We are on the calendar for the House subcommittee at 8:30 a.m. on Wednesday, April 2, and in the Senate committee on that same day at 10:00 a.m. If we don't pass in the House subcommittee that morning, our supporters in the Senate will never get to vote on our legislation because any loss along the way in either legislative body will kill the bill. This is crunch time.
But there is more good news. The House subcommittee is still too close to call, and we have all of you helping. The press continues to watch and report favorably on our legislation, and we have come to expect miracles daily.
At this point, Pat and I are optimistic about our chances.
If we win in the House subcommittee on Wednesday (which we expect to be our toughest vote) the odds are that the bill will pass within the next month.
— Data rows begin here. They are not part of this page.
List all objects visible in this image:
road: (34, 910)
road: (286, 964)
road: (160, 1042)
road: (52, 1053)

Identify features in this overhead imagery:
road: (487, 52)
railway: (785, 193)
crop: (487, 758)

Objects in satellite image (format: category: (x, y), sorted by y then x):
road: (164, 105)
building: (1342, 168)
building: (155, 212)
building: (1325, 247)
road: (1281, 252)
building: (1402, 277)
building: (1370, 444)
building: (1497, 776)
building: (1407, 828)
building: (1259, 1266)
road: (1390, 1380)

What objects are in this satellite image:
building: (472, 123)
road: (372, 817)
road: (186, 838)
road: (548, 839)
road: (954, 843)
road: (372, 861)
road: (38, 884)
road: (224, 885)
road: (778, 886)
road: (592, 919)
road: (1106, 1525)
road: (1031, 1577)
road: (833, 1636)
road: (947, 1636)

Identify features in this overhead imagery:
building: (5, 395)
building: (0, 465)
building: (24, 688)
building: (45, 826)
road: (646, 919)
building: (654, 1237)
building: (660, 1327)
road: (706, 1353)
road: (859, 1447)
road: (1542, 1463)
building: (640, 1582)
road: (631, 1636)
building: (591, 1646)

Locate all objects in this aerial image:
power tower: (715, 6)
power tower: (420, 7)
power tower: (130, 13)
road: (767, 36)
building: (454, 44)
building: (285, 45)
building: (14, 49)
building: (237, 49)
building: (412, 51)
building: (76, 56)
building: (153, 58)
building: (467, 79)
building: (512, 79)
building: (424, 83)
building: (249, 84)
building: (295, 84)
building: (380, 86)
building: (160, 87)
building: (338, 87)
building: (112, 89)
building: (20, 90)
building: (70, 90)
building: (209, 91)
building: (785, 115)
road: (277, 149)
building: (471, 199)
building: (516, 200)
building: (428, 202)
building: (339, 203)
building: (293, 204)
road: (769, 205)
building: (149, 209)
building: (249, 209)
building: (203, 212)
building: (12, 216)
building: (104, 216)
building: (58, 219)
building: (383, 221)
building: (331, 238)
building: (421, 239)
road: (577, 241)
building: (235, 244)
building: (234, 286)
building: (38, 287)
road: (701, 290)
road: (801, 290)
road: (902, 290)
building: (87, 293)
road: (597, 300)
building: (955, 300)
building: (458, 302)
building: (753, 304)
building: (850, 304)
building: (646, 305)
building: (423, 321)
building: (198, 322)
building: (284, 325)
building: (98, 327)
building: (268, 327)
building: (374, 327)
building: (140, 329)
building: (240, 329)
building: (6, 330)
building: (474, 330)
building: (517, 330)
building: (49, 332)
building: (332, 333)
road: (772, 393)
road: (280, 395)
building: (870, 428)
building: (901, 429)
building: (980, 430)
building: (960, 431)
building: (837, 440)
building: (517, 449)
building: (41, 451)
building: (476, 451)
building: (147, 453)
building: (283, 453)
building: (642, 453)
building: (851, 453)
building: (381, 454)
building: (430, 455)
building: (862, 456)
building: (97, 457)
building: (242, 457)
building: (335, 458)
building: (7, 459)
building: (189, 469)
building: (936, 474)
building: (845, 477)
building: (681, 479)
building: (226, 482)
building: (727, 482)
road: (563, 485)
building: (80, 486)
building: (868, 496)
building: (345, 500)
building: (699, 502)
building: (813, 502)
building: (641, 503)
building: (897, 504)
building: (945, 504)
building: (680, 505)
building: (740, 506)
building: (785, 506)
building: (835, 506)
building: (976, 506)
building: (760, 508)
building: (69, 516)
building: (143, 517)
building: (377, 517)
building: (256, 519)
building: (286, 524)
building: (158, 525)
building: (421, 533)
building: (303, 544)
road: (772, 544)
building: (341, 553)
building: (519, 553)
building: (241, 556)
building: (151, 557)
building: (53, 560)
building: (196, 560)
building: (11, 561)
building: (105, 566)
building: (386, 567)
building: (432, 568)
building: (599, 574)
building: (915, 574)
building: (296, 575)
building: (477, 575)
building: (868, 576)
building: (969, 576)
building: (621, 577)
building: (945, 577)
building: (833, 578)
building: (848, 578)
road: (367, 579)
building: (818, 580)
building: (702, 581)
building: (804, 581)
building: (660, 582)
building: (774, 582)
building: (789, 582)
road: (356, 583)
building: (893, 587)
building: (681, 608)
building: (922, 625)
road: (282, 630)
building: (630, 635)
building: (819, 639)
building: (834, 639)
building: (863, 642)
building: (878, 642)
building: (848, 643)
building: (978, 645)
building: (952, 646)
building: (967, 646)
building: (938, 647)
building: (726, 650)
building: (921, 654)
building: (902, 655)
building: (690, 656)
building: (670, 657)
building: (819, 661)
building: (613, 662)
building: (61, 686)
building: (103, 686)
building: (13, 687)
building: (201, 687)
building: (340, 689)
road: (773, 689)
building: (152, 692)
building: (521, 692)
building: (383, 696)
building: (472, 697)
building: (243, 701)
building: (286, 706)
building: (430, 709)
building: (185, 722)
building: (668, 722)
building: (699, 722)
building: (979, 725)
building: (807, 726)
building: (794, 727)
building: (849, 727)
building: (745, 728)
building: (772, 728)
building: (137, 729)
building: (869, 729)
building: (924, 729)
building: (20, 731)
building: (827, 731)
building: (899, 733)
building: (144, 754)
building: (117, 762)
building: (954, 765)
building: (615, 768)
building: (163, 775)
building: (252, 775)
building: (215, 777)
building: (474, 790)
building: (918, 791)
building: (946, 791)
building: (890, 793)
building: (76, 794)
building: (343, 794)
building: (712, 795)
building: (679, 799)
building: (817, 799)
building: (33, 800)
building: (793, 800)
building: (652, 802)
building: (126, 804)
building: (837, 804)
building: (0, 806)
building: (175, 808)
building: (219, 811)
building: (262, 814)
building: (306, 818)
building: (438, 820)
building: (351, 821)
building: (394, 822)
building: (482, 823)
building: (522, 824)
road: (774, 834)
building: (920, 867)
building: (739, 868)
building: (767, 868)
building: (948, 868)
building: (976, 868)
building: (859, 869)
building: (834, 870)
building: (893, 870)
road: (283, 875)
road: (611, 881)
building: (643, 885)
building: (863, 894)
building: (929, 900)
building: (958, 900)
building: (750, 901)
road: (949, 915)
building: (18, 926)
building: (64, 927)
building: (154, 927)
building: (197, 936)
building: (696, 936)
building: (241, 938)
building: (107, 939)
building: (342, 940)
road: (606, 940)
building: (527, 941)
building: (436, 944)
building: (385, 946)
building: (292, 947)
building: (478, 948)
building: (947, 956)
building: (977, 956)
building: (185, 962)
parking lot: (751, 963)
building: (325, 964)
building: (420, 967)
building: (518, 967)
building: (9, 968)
If that happens, our beautiful, high mountain peaks will survive for future generations of Tennesseans to enjoy.
So here's every one's "To Do" list for the coming week:
1. Call, write, e-mail the House subcommittee members, listed here:
John C. Tidwell (615) 741-4324 firstname.lastname@example.org
David Hawk (615) 741-7482 email@example.com
Joe McCord (615) 741-5481 firstname.lastname@example.org
Frank Niceley (615) 741-4419 email@example.com
George Fraley (615) 741-8695 firstname.lastname@example.org [Due to Rep. Fraley's recent illness, e-mails are the best way to reach him.]
2. Stay after the Governor. Call, write, or email his office. Ask him to publicly endorse our bill. If he won't publicly endorse our legislation, ask him to at least make calls to key members of the House to ensure that our bill gets out of the House Environment subcommittee.
3. Take the beautiful letters and emails that you have sent to these politicians, modify them slightly, and then send them to newspapers as letters to the editor. We heard many comments this week on how your letters and comments were varied and heart-felt. They are having an impact.
4. Add to the buzz: encourage media, call radio shows, post comments on media websites, call your friends, forward this Action Alert to as many people as possible, and ask interested organizations to weigh in with support for our cause. We are reminded, for example, of the growing list of fishermen who have expressed concerns about the effects of coal mining on rivers they passionately care about. And what about your pastor, your scout troop, your family reunion list? If you belong to such a group, invite them to participate.
We were recently accused of being funded by "big money" because we have been so effective at contacts to the legislature as well as the media. Pat and I had to laugh. So far we've spent less than $2,000. I think our big inside edge is that, as Tennesseans, we love our mountains and we expect our government to hear us.
You are all invited to attend the legislative committee meetings on Wednesday, April 2. Having supporters in the hearing rooms would be wonderful. See you in Nashville!